■ Set exercise: Copy every line of the records below, with each word, spelling, and line break unchanged.

■ Provided data:

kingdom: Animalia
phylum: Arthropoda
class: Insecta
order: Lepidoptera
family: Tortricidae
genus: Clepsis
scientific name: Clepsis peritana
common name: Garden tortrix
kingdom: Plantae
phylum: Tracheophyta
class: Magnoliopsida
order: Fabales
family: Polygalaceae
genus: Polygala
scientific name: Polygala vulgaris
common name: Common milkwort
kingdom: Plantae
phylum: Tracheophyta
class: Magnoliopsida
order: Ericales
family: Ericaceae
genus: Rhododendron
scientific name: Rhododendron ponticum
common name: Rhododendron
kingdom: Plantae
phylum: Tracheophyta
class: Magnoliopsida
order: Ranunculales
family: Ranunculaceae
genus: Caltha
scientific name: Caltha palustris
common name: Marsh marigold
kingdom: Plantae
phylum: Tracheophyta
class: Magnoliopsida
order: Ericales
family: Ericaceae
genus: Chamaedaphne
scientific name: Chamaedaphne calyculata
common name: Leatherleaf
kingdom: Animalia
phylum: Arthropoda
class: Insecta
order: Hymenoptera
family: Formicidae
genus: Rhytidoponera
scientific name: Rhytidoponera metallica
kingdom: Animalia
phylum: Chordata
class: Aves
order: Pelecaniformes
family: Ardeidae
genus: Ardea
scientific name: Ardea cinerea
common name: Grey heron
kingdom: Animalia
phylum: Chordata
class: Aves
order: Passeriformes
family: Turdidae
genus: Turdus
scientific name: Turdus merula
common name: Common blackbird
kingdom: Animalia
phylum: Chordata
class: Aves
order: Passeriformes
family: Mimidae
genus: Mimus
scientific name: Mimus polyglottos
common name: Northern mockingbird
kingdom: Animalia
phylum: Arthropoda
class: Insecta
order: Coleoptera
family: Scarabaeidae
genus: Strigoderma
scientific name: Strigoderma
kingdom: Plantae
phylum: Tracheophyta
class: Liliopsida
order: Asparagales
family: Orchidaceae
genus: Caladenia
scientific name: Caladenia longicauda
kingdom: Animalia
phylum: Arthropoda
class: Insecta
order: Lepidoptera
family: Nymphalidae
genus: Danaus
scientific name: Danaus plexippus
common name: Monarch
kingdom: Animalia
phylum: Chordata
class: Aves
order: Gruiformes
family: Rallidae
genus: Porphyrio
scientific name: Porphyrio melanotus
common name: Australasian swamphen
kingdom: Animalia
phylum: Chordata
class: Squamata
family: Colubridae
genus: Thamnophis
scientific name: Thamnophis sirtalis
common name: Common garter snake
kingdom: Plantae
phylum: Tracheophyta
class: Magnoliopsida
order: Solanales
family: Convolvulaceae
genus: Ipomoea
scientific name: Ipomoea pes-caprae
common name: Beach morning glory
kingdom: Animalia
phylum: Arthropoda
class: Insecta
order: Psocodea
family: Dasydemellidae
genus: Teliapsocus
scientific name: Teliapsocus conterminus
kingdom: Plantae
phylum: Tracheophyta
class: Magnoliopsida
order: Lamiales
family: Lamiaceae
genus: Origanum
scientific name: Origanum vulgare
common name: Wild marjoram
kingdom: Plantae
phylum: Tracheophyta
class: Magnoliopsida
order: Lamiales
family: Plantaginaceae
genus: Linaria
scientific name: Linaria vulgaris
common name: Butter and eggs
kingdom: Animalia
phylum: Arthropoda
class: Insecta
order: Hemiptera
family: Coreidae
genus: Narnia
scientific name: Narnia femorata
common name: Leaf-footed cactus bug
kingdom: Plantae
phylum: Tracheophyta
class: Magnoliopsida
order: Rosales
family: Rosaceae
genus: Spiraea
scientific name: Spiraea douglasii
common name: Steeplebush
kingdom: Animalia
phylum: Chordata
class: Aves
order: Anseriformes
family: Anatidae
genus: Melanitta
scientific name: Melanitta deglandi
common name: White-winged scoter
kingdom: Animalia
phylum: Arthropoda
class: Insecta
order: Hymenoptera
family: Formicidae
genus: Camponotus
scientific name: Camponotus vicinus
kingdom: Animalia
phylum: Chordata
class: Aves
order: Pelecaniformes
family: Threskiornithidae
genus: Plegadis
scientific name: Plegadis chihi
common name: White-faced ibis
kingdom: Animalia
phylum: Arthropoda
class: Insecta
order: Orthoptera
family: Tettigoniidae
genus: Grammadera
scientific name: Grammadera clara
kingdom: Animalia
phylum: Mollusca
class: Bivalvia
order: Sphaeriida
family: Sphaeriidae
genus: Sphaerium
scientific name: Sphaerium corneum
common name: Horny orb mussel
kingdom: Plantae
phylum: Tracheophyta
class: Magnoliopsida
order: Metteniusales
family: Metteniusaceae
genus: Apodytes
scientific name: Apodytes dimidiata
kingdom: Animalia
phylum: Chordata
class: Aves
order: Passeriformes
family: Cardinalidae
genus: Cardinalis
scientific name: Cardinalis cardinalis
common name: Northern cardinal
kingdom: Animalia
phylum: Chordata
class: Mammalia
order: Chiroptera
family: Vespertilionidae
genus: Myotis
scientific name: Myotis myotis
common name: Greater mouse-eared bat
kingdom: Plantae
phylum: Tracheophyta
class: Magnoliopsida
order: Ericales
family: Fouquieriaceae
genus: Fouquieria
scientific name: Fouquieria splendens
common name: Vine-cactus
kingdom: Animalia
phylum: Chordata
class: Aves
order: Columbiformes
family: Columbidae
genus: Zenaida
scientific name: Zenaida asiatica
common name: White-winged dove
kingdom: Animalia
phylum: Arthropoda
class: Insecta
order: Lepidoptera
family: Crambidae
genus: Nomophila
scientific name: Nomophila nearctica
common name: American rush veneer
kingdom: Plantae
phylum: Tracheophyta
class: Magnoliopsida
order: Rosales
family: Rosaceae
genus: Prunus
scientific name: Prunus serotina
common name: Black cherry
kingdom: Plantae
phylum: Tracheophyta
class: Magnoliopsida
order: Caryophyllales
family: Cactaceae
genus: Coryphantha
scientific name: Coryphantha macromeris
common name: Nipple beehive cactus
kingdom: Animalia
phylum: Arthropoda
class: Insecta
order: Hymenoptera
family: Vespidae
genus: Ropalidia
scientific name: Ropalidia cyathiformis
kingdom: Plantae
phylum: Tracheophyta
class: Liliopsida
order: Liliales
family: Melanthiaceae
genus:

■ Task solution:
kingdom: Animalia
phylum: Arthropoda
class: Insecta
order: Lepidoptera
family: Tortricidae
genus: Clepsis
scientific name: Clepsis peritana
common name: Garden tortrix
kingdom: Plantae
phylum: Tracheophyta
class: Magnoliopsida
order: Fabales
family: Polygalaceae
genus: Polygala
scientific name: Polygala vulgaris
common name: Common milkwort
kingdom: Plantae
phylum: Tracheophyta
class: Magnoliopsida
order: Ericales
family: Ericaceae
genus: Rhododendron
scientific name: Rhododendron ponticum
common name: Rhododendron
kingdom: Plantae
phylum: Tracheophyta
class: Magnoliopsida
order: Ranunculales
family: Ranunculaceae
genus: Caltha
scientific name: Caltha palustris
common name: Marsh marigold
kingdom: Plantae
phylum: Tracheophyta
class: Magnoliopsida
order: Ericales
family: Ericaceae
genus: Chamaedaphne
scientific name: Chamaedaphne calyculata
common name: Leatherleaf
kingdom: Animalia
phylum: Arthropoda
class: Insecta
order: Hymenoptera
family: Formicidae
genus: Rhytidoponera
scientific name: Rhytidoponera metallica
kingdom: Animalia
phylum: Chordata
class: Aves
order: Pelecaniformes
family: Ardeidae
genus: Ardea
scientific name: Ardea cinerea
common name: Grey heron
kingdom: Animalia
phylum: Chordata
class: Aves
order: Passeriformes
family: Turdidae
genus: Turdus
scientific name: Turdus merula
common name: Common blackbird
kingdom: Animalia
phylum: Chordata
class: Aves
order: Passeriformes
family: Mimidae
genus: Mimus
scientific name: Mimus polyglottos
common name: Northern mockingbird
kingdom: Animalia
phylum: Arthropoda
class: Insecta
order: Coleoptera
family: Scarabaeidae
genus: Strigoderma
scientific name: Strigoderma
kingdom: Plantae
phylum: Tracheophyta
class: Liliopsida
order: Asparagales
family: Orchidaceae
genus: Caladenia
scientific name: Caladenia longicauda
kingdom: Animalia
phylum: Arthropoda
class: Insecta
order: Lepidoptera
family: Nymphalidae
genus: Danaus
scientific name: Danaus plexippus
common name: Monarch
kingdom: Animalia
phylum: Chordata
class: Aves
order: Gruiformes
family: Rallidae
genus: Porphyrio
scientific name: Porphyrio melanotus
common name: Australasian swamphen
kingdom: Animalia
phylum: Chordata
class: Squamata
family: Colubridae
genus: Thamnophis
scientific name: Thamnophis sirtalis
common name: Common garter snake
kingdom: Plantae
phylum: Tracheophyta
class: Magnoliopsida
order: Solanales
family: Convolvulaceae
genus: Ipomoea
scientific name: Ipomoea pes-caprae
common name: Beach morning glory
kingdom: Animalia
phylum: Arthropoda
class: Insecta
order: Psocodea
family: Dasydemellidae
genus: Teliapsocus
scientific name: Teliapsocus conterminus
kingdom: Plantae
phylum: Tracheophyta
class: Magnoliopsida
order: Lamiales
family: Lamiaceae
genus: Origanum
scientific name: Origanum vulgare
common name: Wild marjoram
kingdom: Plantae
phylum: Tracheophyta
class: Magnoliopsida
order: Lamiales
family: Plantaginaceae
genus: Linaria
scientific name: Linaria vulgaris
common name: Butter and eggs
kingdom: Animalia
phylum: Arthropoda
class: Insecta
order: Hemiptera
family: Coreidae
genus: Narnia
scientific name: Narnia femorata
common name: Leaf-footed cactus bug
kingdom: Plantae
phylum: Tracheophyta
class: Magnoliopsida
order: Rosales
family: Rosaceae
genus: Spiraea
scientific name: Spiraea douglasii
common name: Steeplebush
kingdom: Animalia
phylum: Chordata
class: Aves
order: Anseriformes
family: Anatidae
genus: Melanitta
scientific name: Melanitta deglandi
common name: White-winged scoter
kingdom: Animalia
phylum: Arthropoda
class: Insecta
order: Hymenoptera
family: Formicidae
genus: Camponotus
scientific name: Camponotus vicinus
kingdom: Animalia
phylum: Chordata
class: Aves
order: Pelecaniformes
family: Threskiornithidae
genus: Plegadis
scientific name: Plegadis chihi
common name: White-faced ibis
kingdom: Animalia
phylum: Arthropoda
class: Insecta
order: Orthoptera
family: Tettigoniidae
genus: Grammadera
scientific name: Grammadera clara
kingdom: Animalia
phylum: Mollusca
class: Bivalvia
order: Sphaeriida
family: Sphaeriidae
genus: Sphaerium
scientific name: Sphaerium corneum
common name: Horny orb mussel
kingdom: Plantae
phylum: Tracheophyta
class: Magnoliopsida
order: Metteniusales
family: Metteniusaceae
genus: Apodytes
scientific name: Apodytes dimidiata
kingdom: Animalia
phylum: Chordata
class: Aves
order: Passeriformes
family: Cardinalidae
genus: Cardinalis
scientific name: Cardinalis cardinalis
common name: Northern cardinal
kingdom: Animalia
phylum: Chordata
class: Mammalia
order: Chiroptera
family: Vespertilionidae
genus: Myotis
scientific name: Myotis myotis
common name: Greater mouse-eared bat
kingdom: Plantae
phylum: Tracheophyta
class: Magnoliopsida
order: Ericales
family: Fouquieriaceae
genus: Fouquieria
scientific name: Fouquieria splendens
common name: Vine-cactus
kingdom: Animalia
phylum: Chordata
class: Aves
order: Columbiformes
family: Columbidae
genus: Zenaida
scientific name: Zenaida asiatica
common name: White-winged dove
kingdom: Animalia
phylum: Arthropoda
class: Insecta
order: Lepidoptera
family: Crambidae
genus: Nomophila
scientific name: Nomophila nearctica
common name: American rush veneer
kingdom: Plantae
phylum: Tracheophyta
class: Magnoliopsida
order: Rosales
family: Rosaceae
genus: Prunus
scientific name: Prunus serotina
common name: Black cherry
kingdom: Plantae
phylum: Tracheophyta
class: Magnoliopsida
order: Caryophyllales
family: Cactaceae
genus: Coryphantha
scientific name: Coryphantha macromeris
common name: Nipple beehive cactus
kingdom: Animalia
phylum: Arthropoda
class: Insecta
order: Hymenoptera
family: Vespidae
genus: Ropalidia
scientific name: Ropalidia cyathiformis
kingdom: Plantae
phylum: Tracheophyta
class: Liliopsida
order: Liliales
family: Melanthiaceae
genus:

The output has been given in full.